Last week our parent company, HealthEd, convened a panel at the DTC National conference on patient engagement. We invited three leaders to the conversation – Sam Stolpe, a pharmacist from the Pharmacy Quality Alliance, Kate Berry, former CEO of the National eHealth Collaborative and Hope Warshaw, a nationally known diabetes educator. The conversation was wide-ranging, starting with the basics (what patient is engagement really?) and moving on to the practical (how can marketers and healthcare communicators create solutions to engage patients?)
A number of themes came through during the panel. First was the role of health IT in facilitating engagement through access to that most basic of health information – the medical record. Kate Berry asked by a show of hands how many people had access to their own patient record. Only a scattering of hands went up – a clear indication of how far we still need to go to achieve the intent of Meaningful Use. There are lots of reasons to believe that when interoperability between EMRs occurs and patients finally have access to their electronic health record, it will be the single most powerful moment in the movement towards the empowered patient.
A second theme voiced by Sam Stolpe is the importance of building patient education events into the healthcare system. Sam spoke about an innovative approach at pharmacy where medication refill schedules are coordinated so that customers who are on multiple meds receive all their refills at once. The pharmacist then can have an effective conversation with the patient about their medications and changes that might have occurred in the past 30 days. The program is a true win-win for the pharmacy (creating loyalty) and the patient. Moreover, it turns the transactional event of picking up medicine into an educational moment.

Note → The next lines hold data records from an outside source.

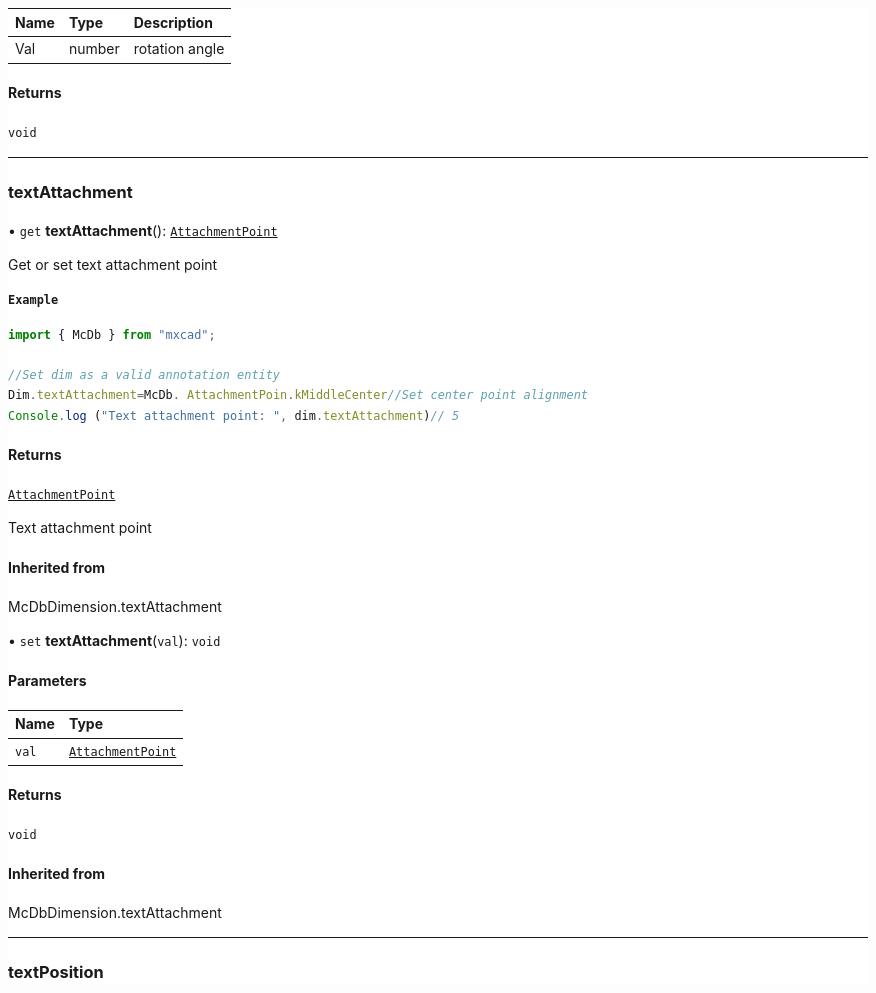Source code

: | Name | Type | Description |
| :------ | :------ | :------ |
|Val | number | rotation angle|

#### Returns

`void`

___

### textAttachment

• `get` **textAttachment**(): [`AttachmentPoint`](../enums/2d.McDb.AttachmentPoint.md)

Get or set text attachment point

**`Example`**

```ts
import { McDb } from "mxcad";

//Set dim as a valid annotation entity
Dim.textAttachment=McDb. AttachmentPoin.kMiddleCenter//Set center point alignment
Console.log ("Text attachment point: ", dim.textAttachment)// 5
```

#### Returns

[`AttachmentPoint`](../enums/2d.McDb.AttachmentPoint.md)

Text attachment point

#### Inherited from

McDbDimension.textAttachment

• `set` **textAttachment**(`val`): `void`

#### Parameters

| Name | Type |
| :------ | :------ |
| `val` | [`AttachmentPoint`](../enums/2d.McDb.AttachmentPoint.md) |

#### Returns

`void`

#### Inherited from

McDbDimension.textAttachment

___

### textPosition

The third theme that was passionately supported by Hope Warshaw is the critical role of the patient educator – the human being who is at the end of a phone, across the counter in the pharmacy, or in the exam room. Patient Engagement doesn’t happen in a vacuum. First, there needs to be clear, well-designed health information (something we know a lot about at HealthEd). And there needs to be an educator who bridges understanding, expands on what patients know, and helps patients and caregivers to ask questions and take action that they wouldn’t make on their own.
So, what is Patient Engagement? Ask a room full of marketers or health care practitioners and you’d probably get a different answer from everyone. But with validated measures such as the Patient Activation Measure (from Insignia Health) the buzzword is being translated into a measurable construct. The PAM measure has been shown to be highly predictive of self-care and adherence behaviors. So, whether you call it Patient Engagement, Patient Activation or Patient Empowerment – it’s a process that takes supportive technology, plans and systems that embrace and support education and the utilization of educated and empathic agents who can engage patients in committing to taking positive healthy actions.